Ошибочно говорят о вредном влиянии политики на руководство военными действиями. Вред причиняет не влияние политики, а ошибочная политика. Правильная политика может только способствовать успеху военных действий. Политическое руководство не должно ограничиваться открытием военных действий, но должно проходить непрерывной нитью через всю войну, политические требования должны быть учитываемы при решении каждого вопроса. Политическую цель необходимо всегда иметь ввиду, однако, руководящее значение политики на войне не должно обращаться в деспотический произвол политики, так как политика, со своей стороны, разумеется, обязана считаться и применяться к природе действующих на войне военных сил и средств.

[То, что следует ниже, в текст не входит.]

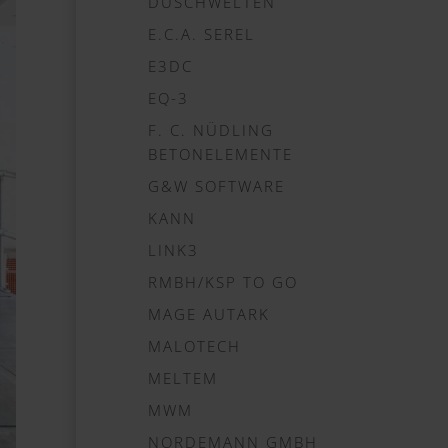
DUSCHWELTEN
E.C.A. SEREL
E3DC
EQ-3
F. C. NÜDLING
BETONELEMENTE
G&W SOFTWARE
KANN
LINK3
RMBH/KSP TO GO
MAGE AUTARK
MALOTECH
MELTEM
MWM
NORDEMANN GMBH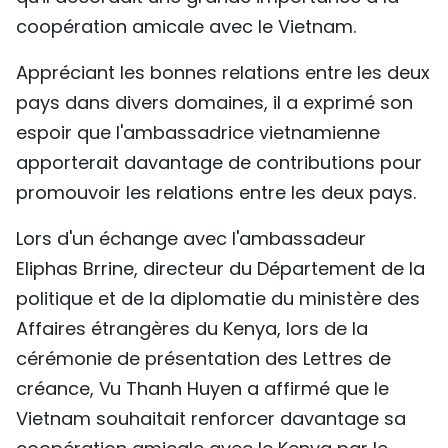
coopération amicale avec le Vietnam.
Appréciant les bonnes relations entre les deux
pays dans divers domaines, il a exprimé son
espoir que l'ambassadrice vietnamienne
apporterait davantage de contributions pour
promouvoir les relations entre les deux pays.
Lors d'un échange avec l'ambassadeur
Eliphas Brrine, directeur du Département de la
politique et de la diplomatie du ministère des
Affaires étrangères du Kenya, lors de la
cérémonie de présentation des Lettres de
créance, Vu Thanh Huyen a affirmé que le
Vietnam souhaitait renforcer davantage sa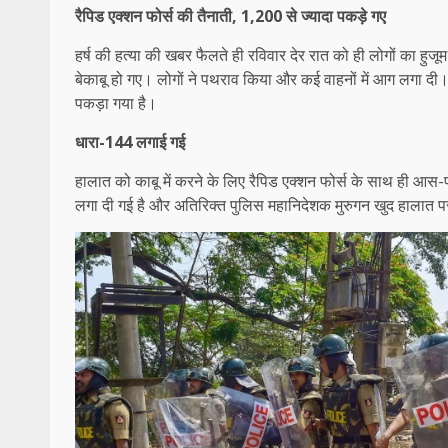
रैपिड एक्शन फोर्स की तैनाती, 1,200 से ज्यादा पकड़े गए
हर्ष की हत्या की खबर फैलते ही रविवार देर रात को ही लोगों का 
बेकाबू हो गए। लोगों ने पथराव किया और कई वाहनों में आग लगा दी। गृ
पकड़ा गया है।
धारा-144 लगाई गई
हालात को काबू में करने के लिए रैपिड एक्शन फोर्स के साथ ही आस-प
लगा दी गई है और अतिरिक्त पुलिस महानिदेशक मुरुगन खुद हालात प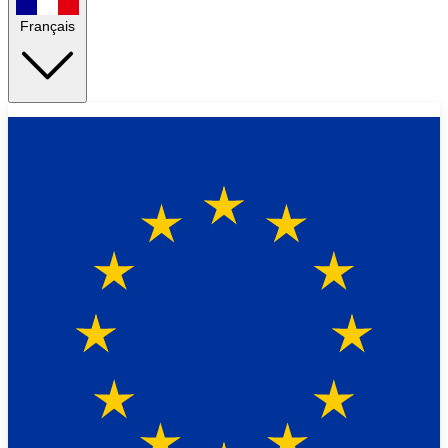
Français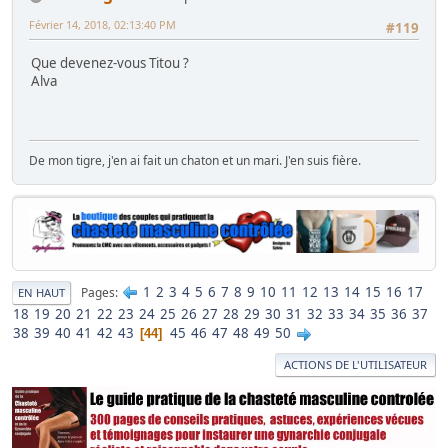
Février 14, 2018, 02:13:40 PM
#119
Que devenez-vous Titou ?
Alva
De mon tigre, j'en ai fait un chaton et un mari. J'en suis fière.
1
2
3
4
5
6
7
8
9
10
11
12
13
14
15
16
17
Pages
EN HAUT
18
19
20
21
22
23
24
25
26
27
28
29
30
31
32
33
34
35
36
37
38
39
40
41
42
43
45
46
47
48
49
50
44
ACTIONS DE L'UTILISATEUR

Отрицая самостоятельное бытие войны, усматривая в ней лишь часть общей политической борьбы, Клаузевиц логически пришел к отрицанию всякой чисто военной точки зрения, к отрицанию существования каких-либо особых общих законов военного искусства. Каждая большая война представляет отдельную эпоху в истории военного искусства. Попытка распространить нормы, господствовавшие в одной войне, на другие войны привела бы к созданию односторонней системы, к догматическому окаменению, к разрыву с требованиями реальной жизни. Предшественники Клаузевица делили проявления военного искусства на хорошие и плохие в зависимости от того, поскольку эти проявления отвечали признаваемым ими вечным принципам военного искусства. Клаузевиц же всюду искал своих, особых предпосылок. Ведение войны до Наполеона не было ни плохим, ни предосудительным, а отвечало характеру своей эпохи, определялось реальными основаниями.